I need to set-up Athena tables from Parquet files, where some columns have names not complying with Athena's SQL dialect, e.g.:
Is there a way to tweak the way the Parquet file fields are mapped into SQL column names in the CREATE EXTERNAL TABLE
statement without changing the underlying files, e.g. through SERDEPROPERTIES?
Athena can be configured to access fields by numerical index, thus completely ignoring the names they are given in the Parquet file.
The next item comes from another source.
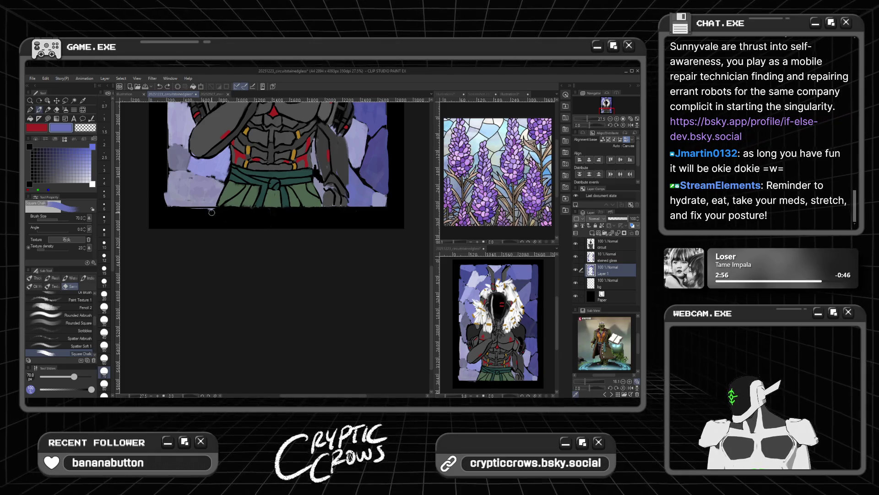
left_click_drag(201, 211, 215, 207)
To do this, set the SerDes property 'parquet.column.index.access'='true'
. Example:
CREATE EXTERNAL TABLE `source_data_IDX`(
`0` string,
`1` bigint,
`2` double,
`3` bigint,
`4` string,
`5` string
)
ROW FORMAT SERDE
'org.apache.hadoop.hive.ql.io.parquet.serde.ParquetHiveSerDe'
WITH SERDEPROPERTIES (
'parquet.column.index.access'='true')
STORED AS INPUTFORMAT
'org.apache.hadoop.hive.ql.io.parquet.MapredParquetInputFormat'
OUTPUTFORMAT
'org.apache.hadoop.hive.ql.io.parquet.MapredParquetOutputFormat'
LOCATION
's3://test-data/students_grades_dataset'
TBLPROPERTIES (
'classification'='parquet',
'compressionType'='none',
'projection.enabled'='false',
'typeOfData'='file')
Then they can be queried, using column numbers, and optionally aliases which needn't conform to Athena's restrictions on column names, e.g:
SELECT "0" "NAME", "1" "age", "5" "name",
"2" "34gggggggggggggggHgggggggggggggggggggggggggggggggggggggggggggggggggggggggggggggggggggggggggggggggggggggggggggggggggggggggggggggggggggggggggggg"
FROM "test_database"."source_data_idx" limit 10;
This solution applies to both Parquet and ORC files, and is documented in the Athena user guide.